## Start DATA RECORDS
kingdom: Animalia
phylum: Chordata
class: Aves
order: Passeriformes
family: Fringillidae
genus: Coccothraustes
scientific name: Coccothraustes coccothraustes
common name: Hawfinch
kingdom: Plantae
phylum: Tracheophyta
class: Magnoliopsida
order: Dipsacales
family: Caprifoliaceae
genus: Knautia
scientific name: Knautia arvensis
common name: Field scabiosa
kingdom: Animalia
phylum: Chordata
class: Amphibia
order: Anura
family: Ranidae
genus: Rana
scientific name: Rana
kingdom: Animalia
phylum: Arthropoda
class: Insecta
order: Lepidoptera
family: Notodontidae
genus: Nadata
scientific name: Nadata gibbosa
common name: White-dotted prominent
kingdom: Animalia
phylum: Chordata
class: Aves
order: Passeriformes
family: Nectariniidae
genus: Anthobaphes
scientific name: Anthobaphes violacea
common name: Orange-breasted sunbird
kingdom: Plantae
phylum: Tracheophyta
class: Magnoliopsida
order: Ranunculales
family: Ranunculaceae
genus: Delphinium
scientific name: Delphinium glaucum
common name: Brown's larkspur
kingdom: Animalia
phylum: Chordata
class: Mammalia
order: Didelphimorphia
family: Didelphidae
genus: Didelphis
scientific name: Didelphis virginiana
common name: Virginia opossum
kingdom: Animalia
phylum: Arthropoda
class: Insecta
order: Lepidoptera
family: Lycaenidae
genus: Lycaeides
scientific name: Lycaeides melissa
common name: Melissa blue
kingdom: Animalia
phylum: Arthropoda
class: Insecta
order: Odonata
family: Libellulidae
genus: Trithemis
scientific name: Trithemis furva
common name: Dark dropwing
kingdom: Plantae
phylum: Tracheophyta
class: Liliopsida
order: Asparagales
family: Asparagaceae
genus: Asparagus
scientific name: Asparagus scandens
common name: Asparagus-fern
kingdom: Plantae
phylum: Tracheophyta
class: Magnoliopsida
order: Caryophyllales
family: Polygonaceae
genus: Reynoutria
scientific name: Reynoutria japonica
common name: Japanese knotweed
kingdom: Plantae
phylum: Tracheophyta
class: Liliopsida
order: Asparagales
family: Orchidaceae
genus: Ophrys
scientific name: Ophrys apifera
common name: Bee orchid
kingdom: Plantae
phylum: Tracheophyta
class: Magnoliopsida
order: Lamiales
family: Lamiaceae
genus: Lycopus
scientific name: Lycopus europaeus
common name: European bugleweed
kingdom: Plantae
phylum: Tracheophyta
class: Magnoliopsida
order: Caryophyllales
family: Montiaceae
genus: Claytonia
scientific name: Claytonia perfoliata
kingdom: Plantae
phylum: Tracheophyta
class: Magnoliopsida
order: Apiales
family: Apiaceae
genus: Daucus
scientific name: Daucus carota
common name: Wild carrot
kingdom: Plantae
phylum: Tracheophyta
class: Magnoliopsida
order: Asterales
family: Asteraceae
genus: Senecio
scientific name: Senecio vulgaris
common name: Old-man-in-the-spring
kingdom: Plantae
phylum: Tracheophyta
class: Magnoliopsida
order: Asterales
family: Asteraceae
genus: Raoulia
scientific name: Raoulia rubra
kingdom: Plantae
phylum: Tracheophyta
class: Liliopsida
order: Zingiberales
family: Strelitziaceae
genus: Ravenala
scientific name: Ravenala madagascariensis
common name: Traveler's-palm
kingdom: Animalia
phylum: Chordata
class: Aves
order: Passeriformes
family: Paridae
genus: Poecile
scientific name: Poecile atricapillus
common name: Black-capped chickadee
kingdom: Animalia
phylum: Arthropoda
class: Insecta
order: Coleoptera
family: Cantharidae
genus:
## End DATA RECORDS
_STATED PROBLEM_:
Pull out the lines of the material that run from the line containing "scientific name: Didelphis virginiana" through the line containing "genus: Reynoutria", inclusive, and reproduce them without any change.

_WRITTEN ANSWER_:
scientific name: Didelphis virginiana
common name: Virginia opossum
kingdom: Animalia
phylum: Arthropoda
class: Insecta
order: Lepidoptera
family: Lycaenidae
genus: Lycaeides
scientific name: Lycaeides melissa
common name: Melissa blue
kingdom: Animalia
phylum: Arthropoda
class: Insecta
order: Odonata
family: Libellulidae
genus: Trithemis
scientific name: Trithemis furva
common name: Dark dropwing
kingdom: Plantae
phylum: Tracheophyta
class: Liliopsida
order: Asparagales
family: Asparagaceae
genus: Asparagus
scientific name: Asparagus scandens
common name: Asparagus-fern
kingdom: Plantae
phylum: Tracheophyta
class: Magnoliopsida
order: Caryophyllales
family: Polygonaceae
genus: Reynoutria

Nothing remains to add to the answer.